** DOCUMENT PASSAGE follows **

November 08, 2015

National Adoption Month + Myths About Foster Care

Each November is a special month for the adoption community, because it’s National Adoption Month. It’s a month dedicated to adoption awareness, and each year a new theme is chosen to help illuminate, share knowledge, and promote different causes in the adoption world. This year the focus is on adopting older youth from foster care, an extremely important initiative that affects so many children stuck in the system, at risk for aging out and becoming completely autonomous at 18 years old without any family or support system in place.

We’ll be highlighting this issue throughout the month on the blog, but today we want to start by putting to bed some destructive myths about the nature of older child adoption from foster care.

  1. All foster care children are difficult to deal with and have special emotional and learning needs. This just isn’t true. There are a number of children, yes, who have emotional issues as the result of being abandoned by families who couldn’t support them, unable to connect with a family who wants to adopt them. These are kids who have had a tough go, and really just need someone to love and support them. Also, the term “special needs” has a wide-ranging definition in the foster care community. It could simply mean that they’re older, making them more difficult to place. That simple fact could get them labeled “special needs,” wherein a whole of assumptions about what that means can come into play.

** End of DOCUMENT PASSAGE **
** SUPPLIED DATA follows **

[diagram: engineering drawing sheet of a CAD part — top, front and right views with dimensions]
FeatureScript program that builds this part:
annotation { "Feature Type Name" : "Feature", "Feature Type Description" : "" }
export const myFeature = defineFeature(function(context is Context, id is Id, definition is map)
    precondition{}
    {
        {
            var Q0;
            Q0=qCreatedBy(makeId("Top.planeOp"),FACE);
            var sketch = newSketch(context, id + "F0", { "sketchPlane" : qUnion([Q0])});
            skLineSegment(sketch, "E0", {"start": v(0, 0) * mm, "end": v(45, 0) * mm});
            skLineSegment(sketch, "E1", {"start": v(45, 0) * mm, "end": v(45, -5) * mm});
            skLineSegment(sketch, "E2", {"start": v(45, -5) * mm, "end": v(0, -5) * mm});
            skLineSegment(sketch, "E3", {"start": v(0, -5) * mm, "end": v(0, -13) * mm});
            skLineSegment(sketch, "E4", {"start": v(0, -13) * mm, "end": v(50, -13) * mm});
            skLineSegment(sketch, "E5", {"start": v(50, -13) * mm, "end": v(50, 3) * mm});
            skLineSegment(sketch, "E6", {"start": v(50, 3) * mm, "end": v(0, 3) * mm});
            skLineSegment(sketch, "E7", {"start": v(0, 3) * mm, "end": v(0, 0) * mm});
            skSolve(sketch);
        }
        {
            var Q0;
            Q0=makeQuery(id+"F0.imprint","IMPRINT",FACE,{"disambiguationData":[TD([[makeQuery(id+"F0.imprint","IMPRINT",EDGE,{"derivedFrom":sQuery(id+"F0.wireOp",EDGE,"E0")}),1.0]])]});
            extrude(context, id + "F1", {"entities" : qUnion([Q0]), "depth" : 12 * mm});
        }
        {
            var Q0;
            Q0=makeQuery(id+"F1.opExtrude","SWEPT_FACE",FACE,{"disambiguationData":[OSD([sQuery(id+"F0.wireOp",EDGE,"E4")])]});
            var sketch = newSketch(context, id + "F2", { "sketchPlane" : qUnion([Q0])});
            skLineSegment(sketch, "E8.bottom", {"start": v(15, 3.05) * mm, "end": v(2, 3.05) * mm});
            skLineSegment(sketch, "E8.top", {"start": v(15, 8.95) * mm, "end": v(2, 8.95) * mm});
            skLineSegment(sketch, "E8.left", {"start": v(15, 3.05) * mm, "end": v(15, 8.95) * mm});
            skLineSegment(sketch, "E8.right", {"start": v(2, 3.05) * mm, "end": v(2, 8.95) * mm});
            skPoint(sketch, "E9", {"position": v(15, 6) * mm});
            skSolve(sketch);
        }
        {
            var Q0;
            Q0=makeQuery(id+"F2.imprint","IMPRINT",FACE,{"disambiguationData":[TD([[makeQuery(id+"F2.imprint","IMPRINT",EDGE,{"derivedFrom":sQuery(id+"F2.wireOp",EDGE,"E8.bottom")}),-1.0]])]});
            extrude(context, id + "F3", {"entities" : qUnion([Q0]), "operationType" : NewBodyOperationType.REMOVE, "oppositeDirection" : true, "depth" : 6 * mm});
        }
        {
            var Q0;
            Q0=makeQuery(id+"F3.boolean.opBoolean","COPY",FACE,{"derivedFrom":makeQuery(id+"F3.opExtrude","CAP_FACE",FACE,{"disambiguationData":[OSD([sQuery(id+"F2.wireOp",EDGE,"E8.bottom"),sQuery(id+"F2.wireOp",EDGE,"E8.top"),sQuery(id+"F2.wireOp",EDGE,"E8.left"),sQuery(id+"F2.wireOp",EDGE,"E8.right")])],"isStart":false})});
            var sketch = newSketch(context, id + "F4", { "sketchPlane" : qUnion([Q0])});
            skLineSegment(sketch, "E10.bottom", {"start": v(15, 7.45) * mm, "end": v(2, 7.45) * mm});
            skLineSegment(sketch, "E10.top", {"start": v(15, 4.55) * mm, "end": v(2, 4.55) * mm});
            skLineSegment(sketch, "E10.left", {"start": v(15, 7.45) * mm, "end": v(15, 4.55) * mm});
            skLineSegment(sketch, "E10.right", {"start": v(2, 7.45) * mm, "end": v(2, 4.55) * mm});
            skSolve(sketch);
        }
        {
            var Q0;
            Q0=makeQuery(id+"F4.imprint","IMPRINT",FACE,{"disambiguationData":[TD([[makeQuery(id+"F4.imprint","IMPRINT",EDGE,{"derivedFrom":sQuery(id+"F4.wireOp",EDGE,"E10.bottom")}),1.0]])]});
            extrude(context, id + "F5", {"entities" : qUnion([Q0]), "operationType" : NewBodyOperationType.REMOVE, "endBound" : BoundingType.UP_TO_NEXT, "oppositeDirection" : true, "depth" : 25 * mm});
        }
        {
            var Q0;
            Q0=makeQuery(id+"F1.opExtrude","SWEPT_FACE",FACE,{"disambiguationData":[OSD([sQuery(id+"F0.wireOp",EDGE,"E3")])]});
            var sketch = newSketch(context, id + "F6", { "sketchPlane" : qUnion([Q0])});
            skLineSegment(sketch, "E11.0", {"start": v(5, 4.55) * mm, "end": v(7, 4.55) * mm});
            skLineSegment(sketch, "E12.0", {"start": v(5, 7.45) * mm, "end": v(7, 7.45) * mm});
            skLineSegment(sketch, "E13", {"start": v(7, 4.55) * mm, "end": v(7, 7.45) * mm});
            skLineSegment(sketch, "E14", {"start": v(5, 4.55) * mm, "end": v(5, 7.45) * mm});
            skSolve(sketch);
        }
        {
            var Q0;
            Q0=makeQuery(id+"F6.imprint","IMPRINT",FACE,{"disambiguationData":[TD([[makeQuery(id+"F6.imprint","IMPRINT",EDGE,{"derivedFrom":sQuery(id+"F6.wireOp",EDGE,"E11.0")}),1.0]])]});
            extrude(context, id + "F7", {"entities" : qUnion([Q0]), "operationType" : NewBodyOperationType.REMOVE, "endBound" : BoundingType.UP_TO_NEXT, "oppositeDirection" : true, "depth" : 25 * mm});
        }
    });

** End of SUPPLIED DATA **

> [QUESTIONS]:
[a] According to the National Adoption Month post, what is each year's new theme chosen to do? List every purpose it gives.
[b] Carry on the National Adoption Month post from its last sentence.
The records have no connection to the National Adoption Month post.

> [RESPONSES]:
[a]
- Illuminate
- Share knowledge
- Promote different causes in the adoption world

[b]
  2. It’s expensive. Adoption from foster care is actually the least expensive type of adoption. In fact, the average cost is $2500 or less. You may also be able to receive grants from the government for your child’s education, which is a huge financial boost for both you and your child.
  3. I’m too old. There are absolutely no age requirements for fostering a child, other than you have to be at least 21.
  4. I have to be wealthy. Does one have to be wealthy to have a biological child? No, of course not. And the same is true when it comes to fostering/adopting a child through foster care. You do have to be financially secure so they can ensure the child’s needs are able to be met, but you in no way have to be wealthy.
  5. If I get involved in the foster care system, I’m going to have to take on more than one child. Not at all. You will never have to foster or adopt a child that you can’t or do not wish to take in. It’s a relationship that should be mutual — both parties should feel comfortable. The child should feel comfortable with and want to be a part of the family as much as the family should want the child to join their family. No one in the foster care system will ever force you to do something you don’t want to do.